Tener un Blog bajo tu nombre

Tener un Blog bajo tu nombre

Una de las cosas fundamentales que me parece que debemos tener hoy en día, tengas la edad que tengas, es un sitio online. Tu propia página web. Además, los programadores informáticos nos lo han puesto fácil, ya que hoy en día existen plataformas brillantes para exponerte en Internet.

Escribí un post sobre lo que pienso acerca de las ventajas de estar expuesto online. Y en línea a eso, tener tu propio control de lo que hay en Internet, o de lo que sale en la lista de Google, sobre tu nombre, es la mejor decisión que puedes tomar.

Estoy segura que hay muchas “Nur Costa” en el mundo. Pero no todas decidieron crear una página web con este dominio. Además, me he espabilado en ser la primera en escoger el dominio online con este nombre. Porque lo que ofrezco lo hago bajo mi nombre.

Una de las plataformas es about.me

Te permite mostrar tu historia en un párrafo breve (yo recomiendo no más de 300 palabras, menos es más) y puedes integrar todas tus redes sociales en esa página. Ya sea LinkedIn, Tumblr, WordPress, Instagram, Twitter… las que elijas. No tienes por qué tenerlas todas integradas, esto dependerá de tu marca personal y qué redes sociales quieres que formen parte de tu marca.

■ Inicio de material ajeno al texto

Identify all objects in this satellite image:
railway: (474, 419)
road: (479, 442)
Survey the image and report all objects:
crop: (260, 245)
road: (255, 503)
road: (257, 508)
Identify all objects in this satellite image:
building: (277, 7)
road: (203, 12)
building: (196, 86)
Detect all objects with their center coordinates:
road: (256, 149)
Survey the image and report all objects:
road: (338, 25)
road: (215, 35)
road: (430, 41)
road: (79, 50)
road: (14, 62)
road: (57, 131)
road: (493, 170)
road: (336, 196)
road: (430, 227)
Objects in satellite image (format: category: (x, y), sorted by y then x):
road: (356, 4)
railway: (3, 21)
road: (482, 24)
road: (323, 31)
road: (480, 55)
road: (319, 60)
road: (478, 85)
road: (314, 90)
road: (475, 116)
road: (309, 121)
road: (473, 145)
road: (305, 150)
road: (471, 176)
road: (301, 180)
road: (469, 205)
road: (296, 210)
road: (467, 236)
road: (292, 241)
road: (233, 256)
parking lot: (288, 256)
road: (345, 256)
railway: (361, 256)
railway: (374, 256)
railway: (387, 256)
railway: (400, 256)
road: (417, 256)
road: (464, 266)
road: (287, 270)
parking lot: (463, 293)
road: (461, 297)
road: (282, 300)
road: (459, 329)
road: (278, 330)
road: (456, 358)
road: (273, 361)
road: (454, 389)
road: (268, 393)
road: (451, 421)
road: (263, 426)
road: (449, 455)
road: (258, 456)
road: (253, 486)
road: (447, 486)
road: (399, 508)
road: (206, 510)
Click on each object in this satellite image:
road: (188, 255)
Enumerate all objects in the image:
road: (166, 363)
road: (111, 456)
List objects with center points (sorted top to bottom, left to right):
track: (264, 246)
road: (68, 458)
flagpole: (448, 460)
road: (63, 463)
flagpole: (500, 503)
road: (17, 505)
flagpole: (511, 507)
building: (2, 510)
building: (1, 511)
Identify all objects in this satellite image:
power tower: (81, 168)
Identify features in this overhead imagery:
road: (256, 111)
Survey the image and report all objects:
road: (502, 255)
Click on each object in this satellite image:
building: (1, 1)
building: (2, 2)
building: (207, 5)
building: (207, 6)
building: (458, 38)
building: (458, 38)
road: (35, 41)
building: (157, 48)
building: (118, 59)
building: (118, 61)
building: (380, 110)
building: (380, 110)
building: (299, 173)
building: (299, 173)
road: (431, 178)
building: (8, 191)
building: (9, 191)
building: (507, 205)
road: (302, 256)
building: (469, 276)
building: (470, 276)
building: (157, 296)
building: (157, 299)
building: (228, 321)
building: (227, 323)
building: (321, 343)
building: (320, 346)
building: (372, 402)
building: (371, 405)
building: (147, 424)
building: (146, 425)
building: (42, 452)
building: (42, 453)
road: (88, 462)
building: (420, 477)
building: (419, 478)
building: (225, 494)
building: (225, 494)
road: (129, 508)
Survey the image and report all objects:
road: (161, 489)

Una cuestión que causa miedo a la mayoría de la gente al decidir si abrir un blog con su propio nombre o no, es el miedo a saber hasta dónde exponerse. El miedo a cuanta información vas a dar sobre ti. Y esto ha perjudicado a muchas personas que podrían haber sido brillantes bloggers, por su forma de escribir y pensar, y sin embargo, nunca sabremos si lo serán, porque por miedo a exponerse, no lo intentan.

Quizás no todo el mundo estará de acuerdo conmigo (que de eso se trata), pero si vas a escribir un blog, que sea bajo tu nombre. De este modo, no vas a tener que invertir tiempo en pensar en otro nombre, y por otro lado, la gente va a reconocerte directamente y sabrán quién eres. Porque tú serás el backstage y el frontstage del blog.

Aunque de todos modos, siempre hay alternativas. Y si hubiera una regla única y “verdadera” para todo, la vida no sería tan apasionante como lo es ahora. Por ejemplo, bloggers que ahora me vienen a la cabeza: The Blonde Salad todo el mundo sabe quién es. Pero al cabo de un tiempo, ya integró sus otras redes sociales con su propio nombre, Chiara Ferragni. En Instagram y Twitter ya no la encuentras con @theblondesalad. Al final, decidió incorporar su propio nombre a su “marca”. El antiguo blog llamado “What I heart Today” ahora ya no se llama así, tanto como el dominio como la marca personal se han convertido hacia el nombre original de la autora: Lily Pebbles.

Por otro lado, también encontramos a Penelope Trunk. Éste no es su nombre real, pero decidió empezar el blog con un nombre inventado. Al final, se transformó tanto en “Penelope Trunk” que se dirigió al registro para cambiarse el nombre legal.

Si se te ocurren más casos de bloggers que han cambiado su marca y su dominio Internet por su nombre original, dejadlo en los comentarios, siempre me interesa ver cómo evoluciona la gente.

Ya sean bloggers experimentados o amateurs, la mayoría encuentran que el mejor método para publicar en un sitio online personal es bajo su propio nombre. Así gente de todas partes del mundo podrán acceder a tu página web y saber qué habilidades tienes, qué has logrado, cuáles son tus pasiones y tus sueños… ¿Y qué mejor que exponer esto al mundo para que la oportunidad que deseas encontrar, te encuentre?